Venture philanthropy is taking philanthropic dollars and providing support to private industry. It’s similar to venture capital, where investment is made in start-up companies that have potential for long-term growth. In venture philanthropy, donations are invested in companies to get them involved in research, be it for cystic fibrosis or celiac disease. It’s been adopted by many voluntary health organizations. Faster Cures, a Washington, D.C.-based center that works to speed up and improve the medical research system, was founded around venture philanthropy. Beyond Celiac has participated in Faster Cures for four years.
As companies are working to develop drugs to treat celiac disease, what do patients need to understand?
They need to know it is a time-consuming process. There are going to be disappointments, and drugs will never be approved unless we can do clinical trials. Participation in clinical trials is imperative. No drug in the United States is approved unless there are clinical trials.
For cystic fibrosis, it took 32 years, from 1980 to 2012, to launch treatments directed at treating the basic defect. Meanwhile, there was a lot of progress in treating the symptoms of the disease.
How can the urgency of the need for new treatments for celiac disease be best communicated?
The gluten-free diet is not a cure, and it’s not a control. That message needs to be promoted. We now know it’s not a complete control. We know that there are underlying mechanisms causing something to go on in the body, and it is destructive.
Are those who want to see change the key to accomplishing change?
Absolutely. It’s the power of passion. If people are passionately committed to seeing something change, they will make it happen. There is no room for sitting on the sidelines by scientists, researchers, patients, their families and other volunteers. It takes a village.
Fundraising is very important, but an engaged patient community can also create the momentum for research advances. When patients are well-informed by advocacy groups, including through social media, they become more powerful. They can also effect change by participating in clinical trials and helping to create a body of patient data for research use.
You accomplished a lot for cystic fibrosis, including billions of dollars for research and an increase in the chances that a child with the disease will get to grow up. Do you feel pressure from high expectations about what you might be able to do for celiac disease?
Anytime you can impact the quality of life for people with a disease and the quantity of life, that is a worthy goal. I want my friends’ granddaughter, Brooke, to be able to grow up in a way that her celiac disease is not an obstacle to what she wants to be.
Is there an incident that set the path for your approach in your work for cystic fibrosis and the way you will approach your role on the Beyond Celiac board?

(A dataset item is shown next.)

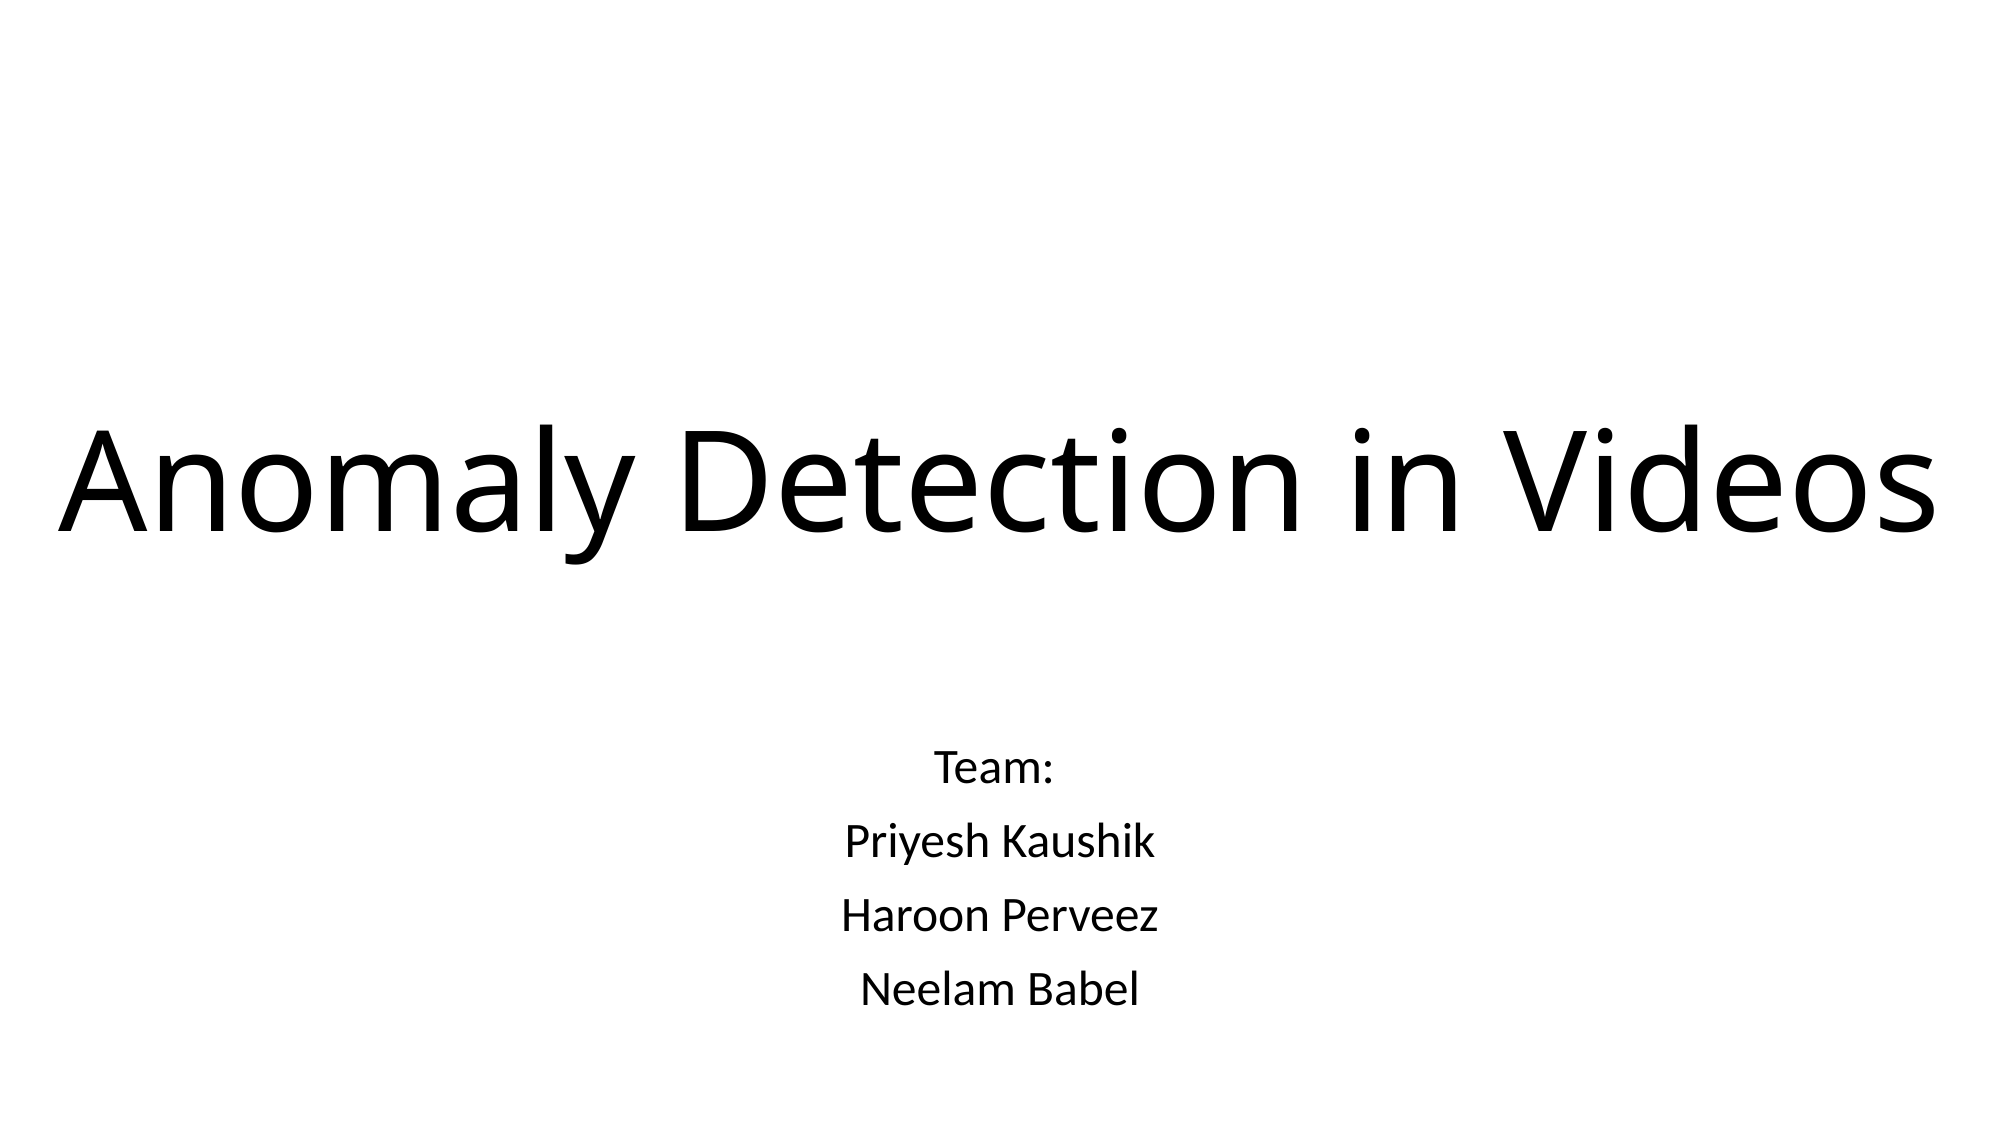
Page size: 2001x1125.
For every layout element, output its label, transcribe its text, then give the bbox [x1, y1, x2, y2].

subtitle Team: Priyesh Kaushik Haroon Perveez Neelam Babel [0, 733, 2000, 1026]
title Anomaly Detection in Videos [0, 300, 2000, 570]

It goes back to my introduction to patients in 1976 when I was working in diabetes at NIH, and I met the desperate families with children who had cystic fibrosis. There was no research. They were looking for answers. The Cystic Fibrosis Foundation was so small at that time that the families at the meetings were running their own projector and bringing their own food. My introduction to them had a profound impact on me.

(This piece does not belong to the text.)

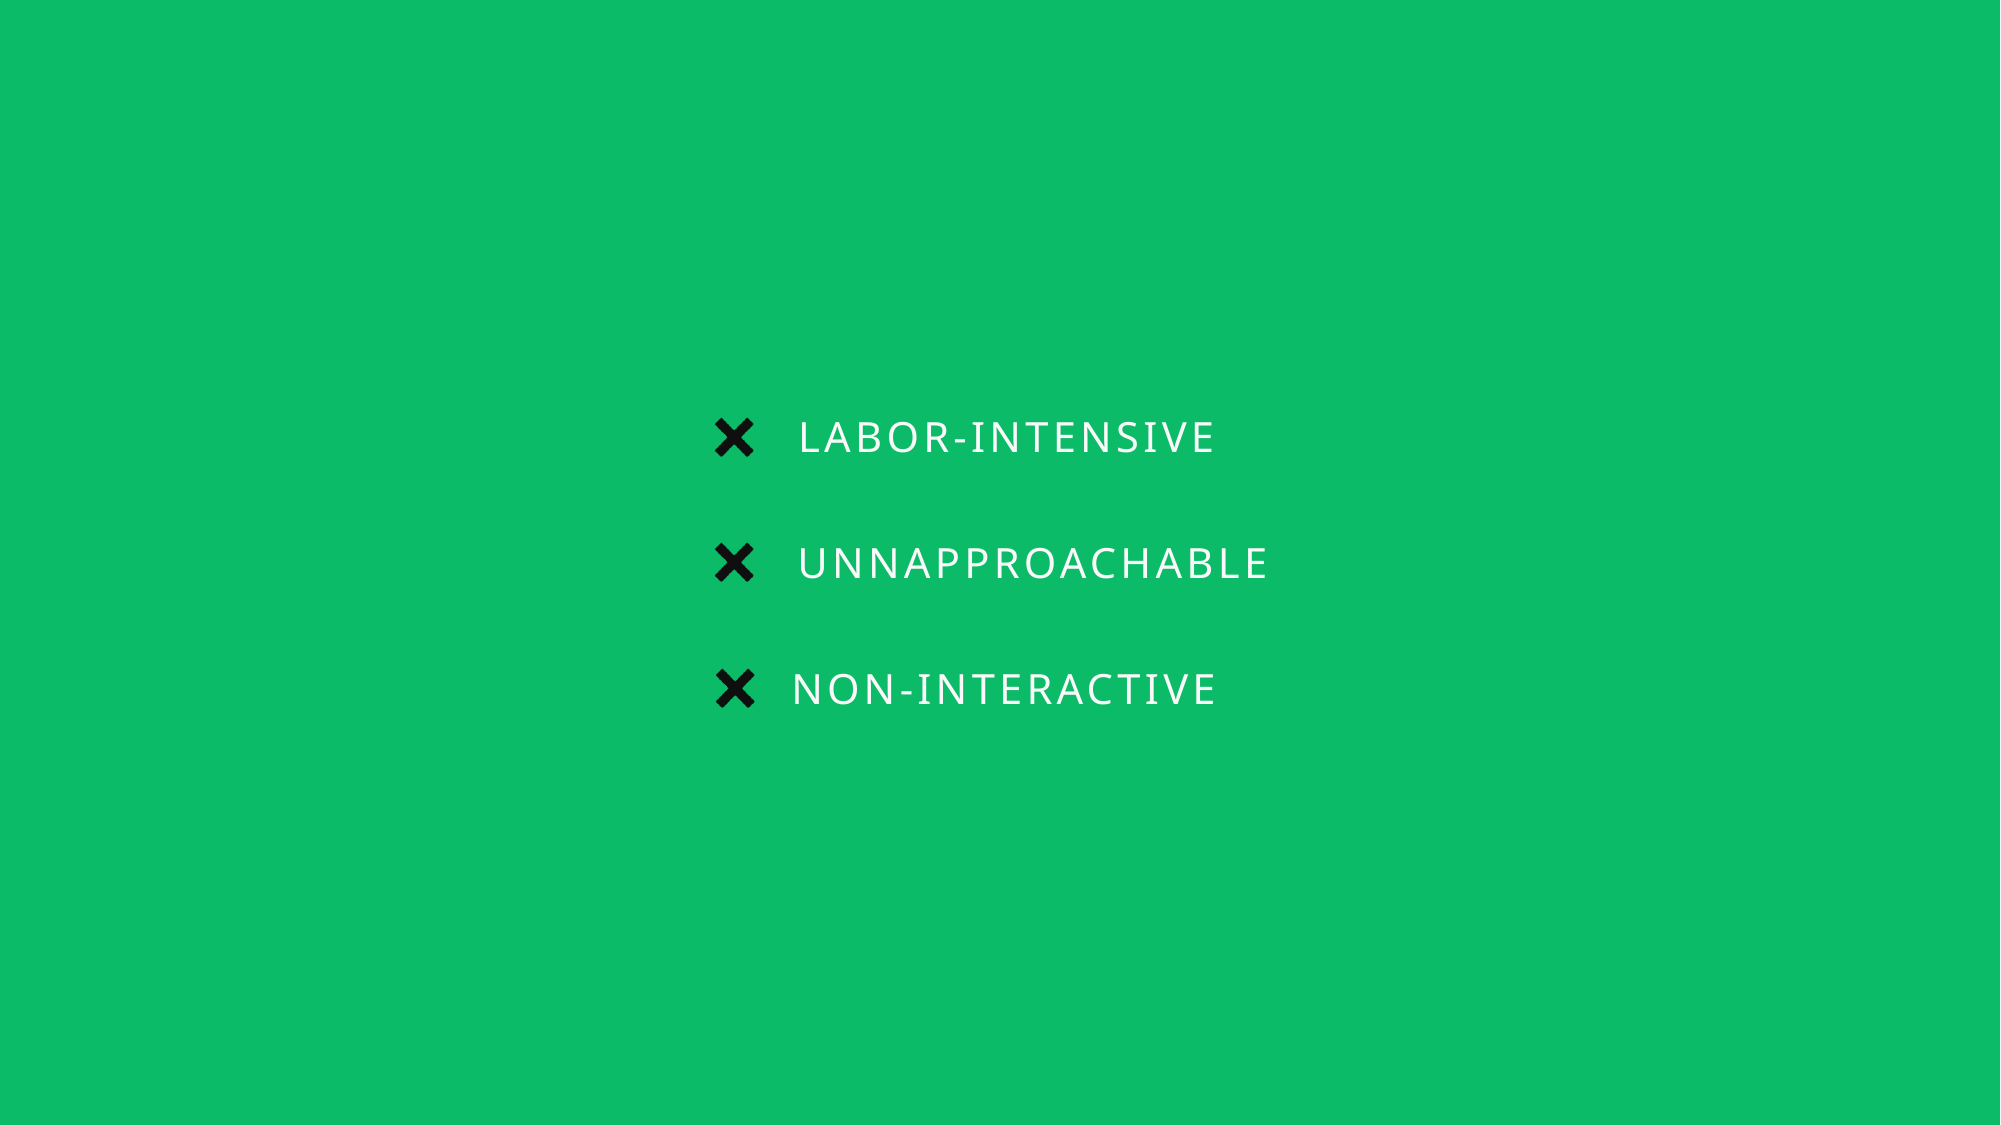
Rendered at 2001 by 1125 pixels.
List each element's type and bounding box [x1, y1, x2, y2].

text_box [714, 403, 1269, 722]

I came back from that meeting and said to my wife, "I can be a small fish in the big diabetes area or maybe I could really have an opportunity with this." I am still in touch with some of those people. One woman still sends me chocolate chip cookies. Her son, who at that time had a life expectancy of 18 years, is now in his 40s.
What is the most important thing celiac disease patients should know about you as you join the board?
I’m impatient and I am willing to take risks on behalf of the patients. My philosophy can be summed up in a quote from Wayne Gretsky. “You miss 100 percent of the shots you don’t take.”